> **What you are asked to do**:
From the rows below, write out the lines starting with the one that contains "## Deep-Target Carbon-Fiber" and ending with the one that contains "available at http://www.vislab.ucl.ac.uk/cogent.php", both included, exactly as they stand.

-*-

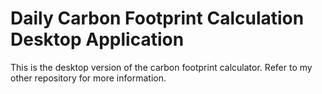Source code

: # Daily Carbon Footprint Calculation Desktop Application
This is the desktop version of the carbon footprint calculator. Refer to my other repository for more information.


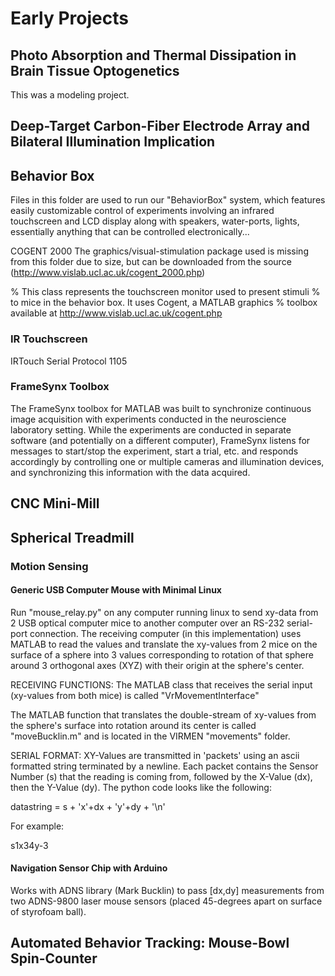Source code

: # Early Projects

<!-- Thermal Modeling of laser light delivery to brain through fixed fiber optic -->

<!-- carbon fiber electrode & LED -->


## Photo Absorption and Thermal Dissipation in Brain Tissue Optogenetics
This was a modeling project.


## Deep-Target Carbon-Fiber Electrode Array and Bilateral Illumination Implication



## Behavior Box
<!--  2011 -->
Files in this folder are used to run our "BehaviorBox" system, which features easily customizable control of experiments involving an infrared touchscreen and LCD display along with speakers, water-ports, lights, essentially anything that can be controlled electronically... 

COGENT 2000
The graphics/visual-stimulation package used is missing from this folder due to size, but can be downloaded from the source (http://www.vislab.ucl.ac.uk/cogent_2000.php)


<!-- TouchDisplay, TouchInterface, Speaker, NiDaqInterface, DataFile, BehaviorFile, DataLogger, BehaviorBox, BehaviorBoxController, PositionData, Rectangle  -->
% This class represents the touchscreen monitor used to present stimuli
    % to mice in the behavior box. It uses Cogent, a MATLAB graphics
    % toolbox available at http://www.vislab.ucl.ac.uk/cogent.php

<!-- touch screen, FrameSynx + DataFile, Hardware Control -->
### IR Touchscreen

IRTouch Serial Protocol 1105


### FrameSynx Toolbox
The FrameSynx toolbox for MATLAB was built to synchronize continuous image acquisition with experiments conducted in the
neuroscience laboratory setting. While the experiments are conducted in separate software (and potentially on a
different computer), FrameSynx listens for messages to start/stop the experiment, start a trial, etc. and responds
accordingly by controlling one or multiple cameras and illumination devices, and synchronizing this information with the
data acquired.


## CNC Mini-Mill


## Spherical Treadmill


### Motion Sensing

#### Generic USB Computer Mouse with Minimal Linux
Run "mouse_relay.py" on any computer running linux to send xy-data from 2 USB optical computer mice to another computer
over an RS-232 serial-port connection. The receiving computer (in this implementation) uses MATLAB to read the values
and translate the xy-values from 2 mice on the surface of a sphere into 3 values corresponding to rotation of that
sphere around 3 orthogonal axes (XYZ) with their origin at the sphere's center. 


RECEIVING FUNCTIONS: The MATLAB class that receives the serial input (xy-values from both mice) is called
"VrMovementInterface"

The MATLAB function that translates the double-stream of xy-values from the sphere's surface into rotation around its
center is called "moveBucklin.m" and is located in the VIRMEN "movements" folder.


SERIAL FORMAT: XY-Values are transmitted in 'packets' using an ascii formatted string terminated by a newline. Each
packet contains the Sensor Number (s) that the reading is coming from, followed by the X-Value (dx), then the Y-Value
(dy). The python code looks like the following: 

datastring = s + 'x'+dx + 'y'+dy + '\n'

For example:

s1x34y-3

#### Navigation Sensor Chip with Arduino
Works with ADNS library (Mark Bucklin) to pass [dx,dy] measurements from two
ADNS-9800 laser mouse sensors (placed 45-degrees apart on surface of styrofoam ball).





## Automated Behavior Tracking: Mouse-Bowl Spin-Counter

-*-

> **Answer to the exercise**:
## Deep-Target Carbon-Fiber Electrode Array and Bilateral Illumination Implication



## Behavior Box
<!--  2011 -->
Files in this folder are used to run our "BehaviorBox" system, which features easily customizable control of experiments involving an infrared touchscreen and LCD display along with speakers, water-ports, lights, essentially anything that can be controlled electronically... 

COGENT 2000
The graphics/visual-stimulation package used is missing from this folder due to size, but can be downloaded from the source (http://www.vislab.ucl.ac.uk/cogent_2000.php)


<!-- TouchDisplay, TouchInterface, Speaker, NiDaqInterface, DataFile, BehaviorFile, DataLogger, BehaviorBox, BehaviorBoxController, PositionData, Rectangle  -->
% This class represents the touchscreen monitor used to present stimuli
    % to mice in the behavior box. It uses Cogent, a MATLAB graphics
    % toolbox available at http://www.vislab.ucl.ac.uk/cogent.php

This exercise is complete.